-------- INPUT DATA
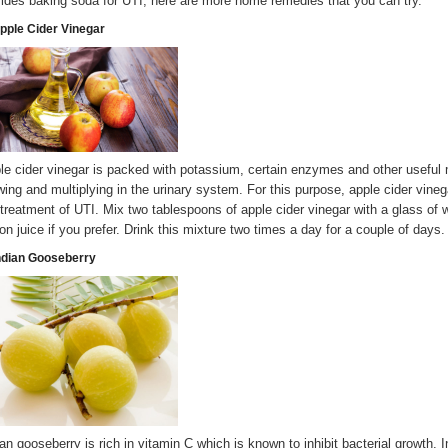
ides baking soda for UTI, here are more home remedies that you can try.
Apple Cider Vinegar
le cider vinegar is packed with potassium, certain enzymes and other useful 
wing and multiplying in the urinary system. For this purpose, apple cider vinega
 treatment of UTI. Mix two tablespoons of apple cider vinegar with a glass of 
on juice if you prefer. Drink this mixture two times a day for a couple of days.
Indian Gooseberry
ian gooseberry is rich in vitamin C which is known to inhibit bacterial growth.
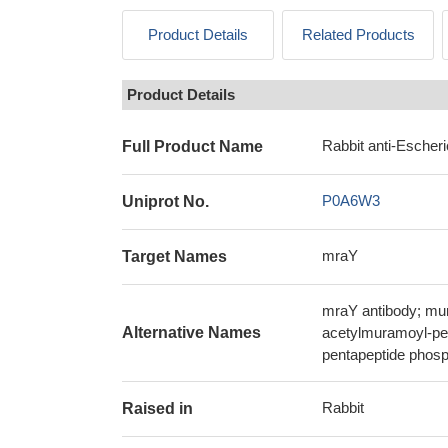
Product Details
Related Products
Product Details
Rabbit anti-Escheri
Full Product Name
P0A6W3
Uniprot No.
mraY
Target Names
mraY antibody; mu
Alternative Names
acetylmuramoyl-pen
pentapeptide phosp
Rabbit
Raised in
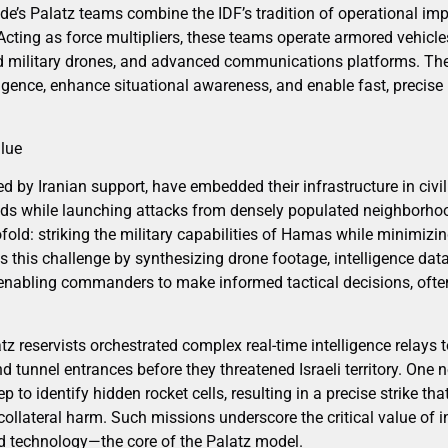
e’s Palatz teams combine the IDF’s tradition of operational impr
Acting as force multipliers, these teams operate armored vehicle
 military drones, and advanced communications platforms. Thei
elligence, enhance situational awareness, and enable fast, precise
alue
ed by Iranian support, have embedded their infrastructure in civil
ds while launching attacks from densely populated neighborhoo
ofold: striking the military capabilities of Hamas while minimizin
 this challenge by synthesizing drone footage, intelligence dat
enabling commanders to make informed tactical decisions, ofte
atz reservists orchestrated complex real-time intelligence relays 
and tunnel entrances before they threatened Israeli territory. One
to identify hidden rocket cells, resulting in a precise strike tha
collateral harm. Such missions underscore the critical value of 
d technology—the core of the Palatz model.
----------------
-------- INPUT DATA
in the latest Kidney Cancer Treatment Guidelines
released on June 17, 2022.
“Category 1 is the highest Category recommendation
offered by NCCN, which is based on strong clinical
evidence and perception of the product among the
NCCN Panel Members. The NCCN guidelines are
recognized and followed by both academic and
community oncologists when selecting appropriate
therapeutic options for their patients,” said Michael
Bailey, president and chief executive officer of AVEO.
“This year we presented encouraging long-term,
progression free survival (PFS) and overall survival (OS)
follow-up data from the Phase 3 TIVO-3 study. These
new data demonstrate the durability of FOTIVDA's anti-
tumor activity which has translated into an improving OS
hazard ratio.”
----------------
-------- INPUT DATA
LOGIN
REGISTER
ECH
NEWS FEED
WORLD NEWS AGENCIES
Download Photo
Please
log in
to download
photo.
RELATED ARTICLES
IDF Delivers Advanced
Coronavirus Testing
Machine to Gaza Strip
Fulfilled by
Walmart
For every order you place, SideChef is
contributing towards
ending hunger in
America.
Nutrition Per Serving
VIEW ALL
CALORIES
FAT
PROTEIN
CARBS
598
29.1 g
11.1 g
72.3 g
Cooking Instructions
----------------
### HOW TO COMPLETE THIS TASK
From the entries above, copy out every line where the string "which" appears.

### EXERCISE RESULT
ian gooseberry is rich in vitamin C which is known to inhibit bacterial growth.
offered by NCCN, which is based on strong clinical
tumor activity which has translated into an improving OS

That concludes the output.